Across the listing below, how many lines have the word "carried" in them? Provide only the number.

**Data segment**:
---

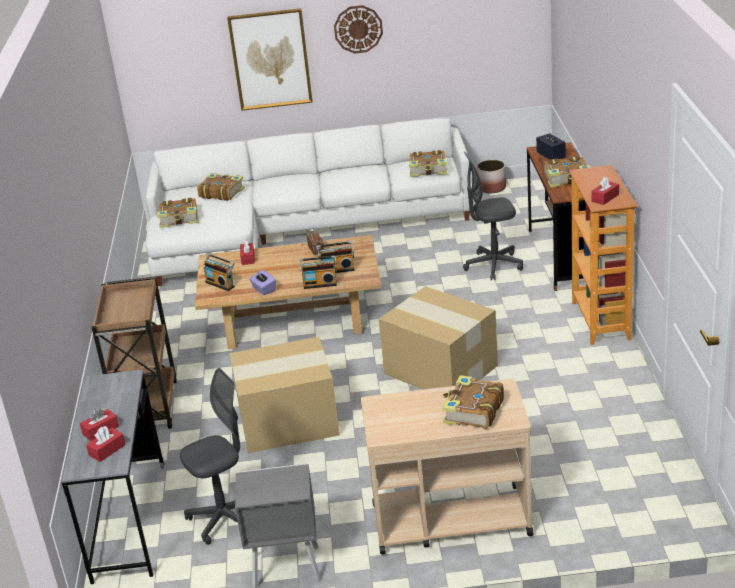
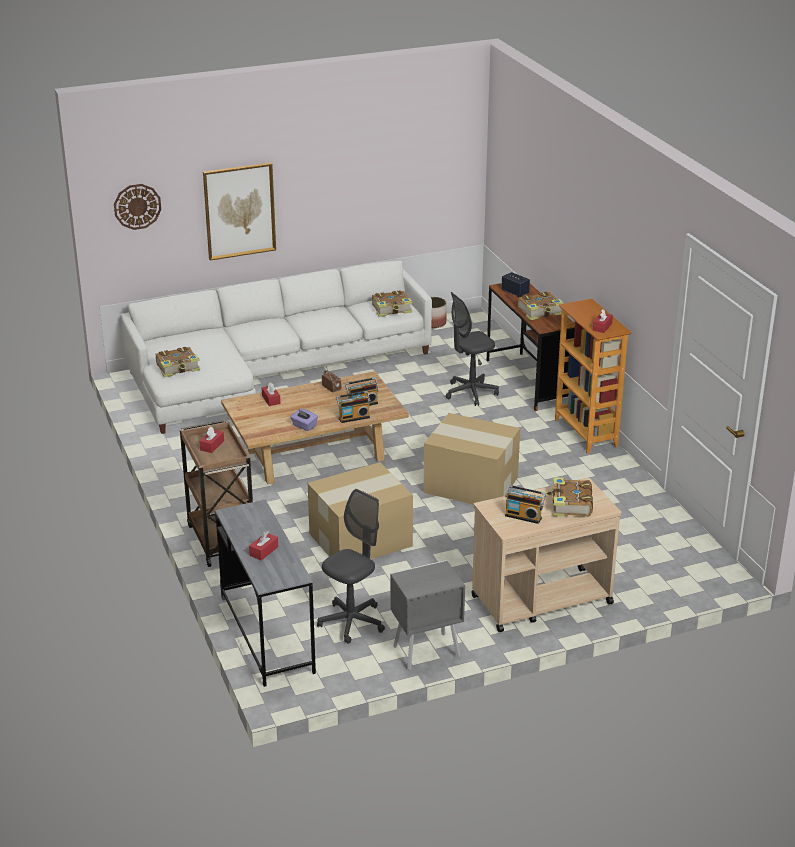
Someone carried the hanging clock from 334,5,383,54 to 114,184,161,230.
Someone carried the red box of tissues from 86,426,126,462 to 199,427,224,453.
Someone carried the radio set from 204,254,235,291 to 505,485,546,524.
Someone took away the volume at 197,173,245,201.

---

**Written response**: 3